Extracted records:

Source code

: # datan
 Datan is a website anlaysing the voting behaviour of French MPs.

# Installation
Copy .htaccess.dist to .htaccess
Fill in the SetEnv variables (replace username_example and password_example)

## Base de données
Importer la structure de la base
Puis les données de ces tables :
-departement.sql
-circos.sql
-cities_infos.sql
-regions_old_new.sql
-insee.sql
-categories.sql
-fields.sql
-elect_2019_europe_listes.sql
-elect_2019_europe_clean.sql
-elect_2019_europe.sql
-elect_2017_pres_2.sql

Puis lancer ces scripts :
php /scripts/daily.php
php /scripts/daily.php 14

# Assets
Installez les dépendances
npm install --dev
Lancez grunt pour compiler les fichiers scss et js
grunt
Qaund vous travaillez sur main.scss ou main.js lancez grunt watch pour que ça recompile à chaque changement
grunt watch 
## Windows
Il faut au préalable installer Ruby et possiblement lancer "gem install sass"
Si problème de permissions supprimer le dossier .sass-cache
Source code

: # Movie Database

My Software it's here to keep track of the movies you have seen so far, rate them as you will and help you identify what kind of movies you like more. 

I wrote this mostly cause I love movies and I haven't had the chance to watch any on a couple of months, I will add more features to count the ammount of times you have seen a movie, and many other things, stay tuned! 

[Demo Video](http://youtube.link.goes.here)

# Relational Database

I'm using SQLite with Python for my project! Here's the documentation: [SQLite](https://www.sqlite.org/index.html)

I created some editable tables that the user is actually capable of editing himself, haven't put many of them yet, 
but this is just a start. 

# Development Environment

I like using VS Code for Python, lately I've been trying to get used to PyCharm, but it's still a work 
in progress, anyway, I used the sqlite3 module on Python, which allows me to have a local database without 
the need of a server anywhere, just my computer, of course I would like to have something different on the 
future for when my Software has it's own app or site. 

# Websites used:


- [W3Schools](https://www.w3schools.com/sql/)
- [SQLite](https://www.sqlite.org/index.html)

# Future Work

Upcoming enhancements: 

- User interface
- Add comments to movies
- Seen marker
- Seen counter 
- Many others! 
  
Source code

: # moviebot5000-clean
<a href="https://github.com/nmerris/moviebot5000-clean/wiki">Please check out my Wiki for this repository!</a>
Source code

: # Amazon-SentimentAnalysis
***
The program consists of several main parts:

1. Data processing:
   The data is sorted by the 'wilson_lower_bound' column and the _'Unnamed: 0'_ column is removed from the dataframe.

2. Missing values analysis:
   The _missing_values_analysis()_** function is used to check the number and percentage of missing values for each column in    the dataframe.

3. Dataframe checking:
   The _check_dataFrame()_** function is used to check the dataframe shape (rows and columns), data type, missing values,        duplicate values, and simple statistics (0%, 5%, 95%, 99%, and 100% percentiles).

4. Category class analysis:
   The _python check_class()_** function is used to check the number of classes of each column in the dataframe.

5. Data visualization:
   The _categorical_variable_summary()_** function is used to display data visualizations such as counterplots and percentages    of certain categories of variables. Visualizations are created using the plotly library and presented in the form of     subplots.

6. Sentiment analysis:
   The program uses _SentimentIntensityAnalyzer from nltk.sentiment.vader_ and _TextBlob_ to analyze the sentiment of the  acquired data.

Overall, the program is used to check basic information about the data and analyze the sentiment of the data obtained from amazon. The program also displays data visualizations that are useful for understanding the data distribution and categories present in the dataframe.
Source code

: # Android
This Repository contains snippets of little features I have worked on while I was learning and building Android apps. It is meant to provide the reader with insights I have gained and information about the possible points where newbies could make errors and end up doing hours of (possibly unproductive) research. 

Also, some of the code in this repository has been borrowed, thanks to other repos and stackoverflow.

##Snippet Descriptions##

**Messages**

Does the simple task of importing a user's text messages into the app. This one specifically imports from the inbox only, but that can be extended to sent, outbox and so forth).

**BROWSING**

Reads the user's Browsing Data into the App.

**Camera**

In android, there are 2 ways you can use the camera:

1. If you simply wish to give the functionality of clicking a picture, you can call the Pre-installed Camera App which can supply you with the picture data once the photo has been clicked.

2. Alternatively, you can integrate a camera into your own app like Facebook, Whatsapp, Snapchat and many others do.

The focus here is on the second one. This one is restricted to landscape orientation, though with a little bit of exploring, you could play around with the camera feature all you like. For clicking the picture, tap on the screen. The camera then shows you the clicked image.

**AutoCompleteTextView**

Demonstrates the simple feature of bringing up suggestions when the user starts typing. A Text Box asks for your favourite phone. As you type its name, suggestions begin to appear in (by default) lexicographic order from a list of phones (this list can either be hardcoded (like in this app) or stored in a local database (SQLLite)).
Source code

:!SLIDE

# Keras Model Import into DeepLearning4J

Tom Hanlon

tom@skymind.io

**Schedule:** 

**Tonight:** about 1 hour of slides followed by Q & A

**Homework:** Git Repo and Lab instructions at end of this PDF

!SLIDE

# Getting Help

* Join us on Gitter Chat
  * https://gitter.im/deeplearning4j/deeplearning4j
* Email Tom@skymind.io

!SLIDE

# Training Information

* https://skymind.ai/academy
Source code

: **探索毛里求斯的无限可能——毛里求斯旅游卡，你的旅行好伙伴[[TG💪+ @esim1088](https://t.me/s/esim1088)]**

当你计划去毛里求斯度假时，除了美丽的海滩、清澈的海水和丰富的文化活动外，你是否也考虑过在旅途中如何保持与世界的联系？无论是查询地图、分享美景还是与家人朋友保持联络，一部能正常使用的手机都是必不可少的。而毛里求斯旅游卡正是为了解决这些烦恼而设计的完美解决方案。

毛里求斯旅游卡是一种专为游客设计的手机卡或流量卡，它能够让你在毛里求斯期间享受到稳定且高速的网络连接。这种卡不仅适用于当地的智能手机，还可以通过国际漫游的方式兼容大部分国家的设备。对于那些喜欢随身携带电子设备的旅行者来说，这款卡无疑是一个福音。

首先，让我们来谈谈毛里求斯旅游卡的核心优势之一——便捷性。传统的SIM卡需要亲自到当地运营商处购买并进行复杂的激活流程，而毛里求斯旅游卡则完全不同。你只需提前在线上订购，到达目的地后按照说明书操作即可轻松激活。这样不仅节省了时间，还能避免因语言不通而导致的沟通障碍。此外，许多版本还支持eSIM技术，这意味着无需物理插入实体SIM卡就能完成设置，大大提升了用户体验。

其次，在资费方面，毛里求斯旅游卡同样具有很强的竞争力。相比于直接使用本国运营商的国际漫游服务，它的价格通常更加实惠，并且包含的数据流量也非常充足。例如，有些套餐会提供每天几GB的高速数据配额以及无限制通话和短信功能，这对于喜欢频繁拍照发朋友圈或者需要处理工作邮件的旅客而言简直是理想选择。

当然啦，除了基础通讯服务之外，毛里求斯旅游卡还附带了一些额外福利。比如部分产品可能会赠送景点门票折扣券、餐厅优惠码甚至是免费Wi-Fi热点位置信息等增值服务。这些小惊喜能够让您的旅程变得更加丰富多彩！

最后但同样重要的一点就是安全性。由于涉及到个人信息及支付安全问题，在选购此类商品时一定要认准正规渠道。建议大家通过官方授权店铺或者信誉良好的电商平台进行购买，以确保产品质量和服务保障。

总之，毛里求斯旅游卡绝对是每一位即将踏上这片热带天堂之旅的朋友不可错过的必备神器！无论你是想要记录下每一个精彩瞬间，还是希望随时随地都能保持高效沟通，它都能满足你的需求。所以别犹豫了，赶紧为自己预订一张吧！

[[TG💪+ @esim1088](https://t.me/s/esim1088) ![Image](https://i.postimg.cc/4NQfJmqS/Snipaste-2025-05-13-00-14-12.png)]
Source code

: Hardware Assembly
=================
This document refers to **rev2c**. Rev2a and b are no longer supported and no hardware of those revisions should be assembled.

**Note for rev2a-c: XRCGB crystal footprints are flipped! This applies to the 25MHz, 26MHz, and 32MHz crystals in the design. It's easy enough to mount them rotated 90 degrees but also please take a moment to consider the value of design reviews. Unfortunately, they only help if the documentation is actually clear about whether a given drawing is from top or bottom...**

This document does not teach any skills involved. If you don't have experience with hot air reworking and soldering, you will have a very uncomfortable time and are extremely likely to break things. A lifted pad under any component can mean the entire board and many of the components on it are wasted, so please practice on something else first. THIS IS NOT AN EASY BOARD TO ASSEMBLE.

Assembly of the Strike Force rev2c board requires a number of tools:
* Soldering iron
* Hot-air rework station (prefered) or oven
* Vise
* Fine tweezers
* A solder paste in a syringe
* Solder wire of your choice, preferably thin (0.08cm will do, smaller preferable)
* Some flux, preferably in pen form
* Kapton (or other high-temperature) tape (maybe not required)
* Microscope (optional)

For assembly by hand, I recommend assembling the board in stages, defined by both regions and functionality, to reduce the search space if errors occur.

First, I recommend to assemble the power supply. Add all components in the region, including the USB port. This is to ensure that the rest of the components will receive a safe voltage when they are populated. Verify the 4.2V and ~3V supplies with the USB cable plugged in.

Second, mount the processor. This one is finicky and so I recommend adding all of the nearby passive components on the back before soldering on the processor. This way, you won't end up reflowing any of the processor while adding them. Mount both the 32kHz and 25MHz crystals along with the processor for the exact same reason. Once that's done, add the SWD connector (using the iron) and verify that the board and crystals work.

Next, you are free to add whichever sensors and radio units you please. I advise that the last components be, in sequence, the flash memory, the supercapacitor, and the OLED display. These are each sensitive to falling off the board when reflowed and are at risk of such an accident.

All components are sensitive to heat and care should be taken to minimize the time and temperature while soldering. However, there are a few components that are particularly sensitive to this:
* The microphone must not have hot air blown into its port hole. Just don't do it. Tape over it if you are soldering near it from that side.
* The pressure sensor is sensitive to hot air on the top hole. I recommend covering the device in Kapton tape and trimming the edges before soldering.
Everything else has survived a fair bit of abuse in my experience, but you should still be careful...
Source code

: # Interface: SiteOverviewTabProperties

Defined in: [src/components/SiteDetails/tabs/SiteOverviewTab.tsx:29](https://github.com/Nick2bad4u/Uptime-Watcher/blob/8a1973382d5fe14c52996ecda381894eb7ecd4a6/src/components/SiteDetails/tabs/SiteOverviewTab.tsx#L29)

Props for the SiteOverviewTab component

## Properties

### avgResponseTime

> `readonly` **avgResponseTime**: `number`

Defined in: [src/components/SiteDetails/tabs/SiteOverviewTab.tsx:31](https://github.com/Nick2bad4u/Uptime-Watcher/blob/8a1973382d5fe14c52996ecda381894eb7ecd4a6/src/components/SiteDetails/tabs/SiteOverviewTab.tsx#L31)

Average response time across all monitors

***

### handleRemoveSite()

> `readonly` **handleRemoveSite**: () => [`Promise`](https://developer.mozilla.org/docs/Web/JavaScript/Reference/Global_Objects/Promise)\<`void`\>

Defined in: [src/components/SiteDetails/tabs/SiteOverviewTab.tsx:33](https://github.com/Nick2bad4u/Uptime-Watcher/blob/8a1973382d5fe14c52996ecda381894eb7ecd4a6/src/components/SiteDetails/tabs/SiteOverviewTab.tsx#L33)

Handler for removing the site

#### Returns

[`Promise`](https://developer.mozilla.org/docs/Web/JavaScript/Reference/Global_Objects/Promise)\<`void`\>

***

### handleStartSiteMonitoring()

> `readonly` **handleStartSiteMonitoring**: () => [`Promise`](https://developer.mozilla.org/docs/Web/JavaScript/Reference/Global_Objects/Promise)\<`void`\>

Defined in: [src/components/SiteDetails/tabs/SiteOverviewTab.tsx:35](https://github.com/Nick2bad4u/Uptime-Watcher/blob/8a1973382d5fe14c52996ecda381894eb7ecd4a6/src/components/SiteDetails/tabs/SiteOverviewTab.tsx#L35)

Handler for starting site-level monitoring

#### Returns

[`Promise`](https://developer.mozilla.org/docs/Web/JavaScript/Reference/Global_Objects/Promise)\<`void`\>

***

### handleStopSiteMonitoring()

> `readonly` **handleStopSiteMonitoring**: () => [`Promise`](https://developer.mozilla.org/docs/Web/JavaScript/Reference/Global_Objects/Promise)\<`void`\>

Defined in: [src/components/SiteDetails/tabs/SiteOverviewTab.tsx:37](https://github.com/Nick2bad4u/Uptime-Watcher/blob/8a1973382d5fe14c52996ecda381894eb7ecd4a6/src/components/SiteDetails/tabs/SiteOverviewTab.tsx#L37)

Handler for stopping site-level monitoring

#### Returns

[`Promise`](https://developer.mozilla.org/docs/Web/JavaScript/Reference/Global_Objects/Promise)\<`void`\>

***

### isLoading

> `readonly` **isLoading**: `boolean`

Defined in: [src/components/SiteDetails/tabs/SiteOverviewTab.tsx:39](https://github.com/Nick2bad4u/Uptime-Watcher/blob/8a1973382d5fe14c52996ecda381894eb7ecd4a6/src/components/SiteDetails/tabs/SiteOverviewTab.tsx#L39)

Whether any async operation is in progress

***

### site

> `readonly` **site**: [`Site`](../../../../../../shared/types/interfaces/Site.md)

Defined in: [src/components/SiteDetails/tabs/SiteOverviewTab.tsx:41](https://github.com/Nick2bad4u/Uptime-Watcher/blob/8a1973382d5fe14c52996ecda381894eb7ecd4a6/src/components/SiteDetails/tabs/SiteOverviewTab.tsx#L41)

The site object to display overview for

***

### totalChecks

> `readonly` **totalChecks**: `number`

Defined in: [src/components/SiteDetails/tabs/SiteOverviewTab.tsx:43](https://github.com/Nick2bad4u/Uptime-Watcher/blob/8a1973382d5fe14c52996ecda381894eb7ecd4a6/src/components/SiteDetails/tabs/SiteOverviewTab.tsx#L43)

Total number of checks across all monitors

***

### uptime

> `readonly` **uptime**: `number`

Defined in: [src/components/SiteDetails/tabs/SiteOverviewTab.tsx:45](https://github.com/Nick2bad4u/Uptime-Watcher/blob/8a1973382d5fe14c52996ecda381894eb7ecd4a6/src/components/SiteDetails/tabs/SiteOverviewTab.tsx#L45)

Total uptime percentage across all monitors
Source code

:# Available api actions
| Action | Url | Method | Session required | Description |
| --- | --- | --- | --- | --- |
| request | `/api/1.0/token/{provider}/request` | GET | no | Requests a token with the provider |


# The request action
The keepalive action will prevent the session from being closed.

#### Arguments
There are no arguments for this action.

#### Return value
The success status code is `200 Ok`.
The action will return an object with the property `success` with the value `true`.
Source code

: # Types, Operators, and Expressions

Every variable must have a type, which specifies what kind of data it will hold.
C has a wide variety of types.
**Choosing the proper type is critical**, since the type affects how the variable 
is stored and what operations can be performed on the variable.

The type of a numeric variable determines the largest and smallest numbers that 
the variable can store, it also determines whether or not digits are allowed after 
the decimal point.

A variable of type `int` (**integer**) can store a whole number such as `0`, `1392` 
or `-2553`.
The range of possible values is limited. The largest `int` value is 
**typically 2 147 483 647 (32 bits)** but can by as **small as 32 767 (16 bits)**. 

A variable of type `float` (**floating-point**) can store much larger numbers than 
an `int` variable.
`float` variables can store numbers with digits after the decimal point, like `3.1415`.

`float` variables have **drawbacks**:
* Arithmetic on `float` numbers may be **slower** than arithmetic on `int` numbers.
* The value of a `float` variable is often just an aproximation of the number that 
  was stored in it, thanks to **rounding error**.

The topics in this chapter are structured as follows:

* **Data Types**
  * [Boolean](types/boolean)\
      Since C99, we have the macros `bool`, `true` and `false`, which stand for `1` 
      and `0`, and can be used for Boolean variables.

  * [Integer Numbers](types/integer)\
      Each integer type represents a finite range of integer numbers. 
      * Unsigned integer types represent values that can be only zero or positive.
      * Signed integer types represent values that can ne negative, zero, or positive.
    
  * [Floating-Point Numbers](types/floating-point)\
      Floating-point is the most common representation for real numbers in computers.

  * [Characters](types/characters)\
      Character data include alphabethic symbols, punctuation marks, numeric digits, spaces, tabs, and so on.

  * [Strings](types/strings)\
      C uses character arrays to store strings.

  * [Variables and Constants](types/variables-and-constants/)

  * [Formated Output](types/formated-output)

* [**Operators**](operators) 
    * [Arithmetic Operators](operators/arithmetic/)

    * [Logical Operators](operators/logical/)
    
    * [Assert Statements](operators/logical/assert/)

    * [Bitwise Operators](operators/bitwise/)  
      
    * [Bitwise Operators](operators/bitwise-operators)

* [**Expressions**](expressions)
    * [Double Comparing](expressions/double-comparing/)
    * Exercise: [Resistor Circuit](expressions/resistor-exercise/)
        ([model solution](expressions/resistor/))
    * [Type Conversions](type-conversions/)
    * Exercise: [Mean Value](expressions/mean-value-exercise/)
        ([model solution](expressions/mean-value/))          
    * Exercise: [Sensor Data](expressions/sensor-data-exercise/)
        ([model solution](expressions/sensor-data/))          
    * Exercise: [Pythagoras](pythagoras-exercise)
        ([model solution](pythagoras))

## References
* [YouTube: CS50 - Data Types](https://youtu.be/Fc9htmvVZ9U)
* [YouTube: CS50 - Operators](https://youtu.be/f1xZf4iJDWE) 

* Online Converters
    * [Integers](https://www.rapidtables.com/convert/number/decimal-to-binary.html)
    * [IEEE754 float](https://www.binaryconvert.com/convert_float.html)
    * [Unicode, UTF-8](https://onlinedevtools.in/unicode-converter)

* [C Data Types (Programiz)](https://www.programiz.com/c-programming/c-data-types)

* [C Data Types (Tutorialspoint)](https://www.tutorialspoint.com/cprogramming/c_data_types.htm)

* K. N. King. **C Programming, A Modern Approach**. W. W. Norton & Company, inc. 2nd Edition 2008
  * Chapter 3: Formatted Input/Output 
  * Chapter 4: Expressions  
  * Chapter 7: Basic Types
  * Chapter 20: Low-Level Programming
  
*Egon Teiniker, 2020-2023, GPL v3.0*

Your objective:
Copy out the listing's lines exactly, starting at the line containing "My Software it's" and stopping after the line containing "# Development Environment".

Written response:
My Software it's here to keep track of the movies you have seen so far, rate them as you will and help you identify what kind of movies you like more. 

I wrote this mostly cause I love movies and I haven't had the chance to watch any on a couple of months, I will add more features to count the ammount of times you have seen a movie, and many other things, stay tuned! 

[Demo Video](http://youtube.link.goes.here)

# Relational Database

I'm using SQLite with Python for my project! Here's the documentation: [SQLite](https://www.sqlite.org/index.html)

I created some editable tables that the user is actually capable of editing himself, haven't put many of them yet, 
but this is just a start. 

# Development Environment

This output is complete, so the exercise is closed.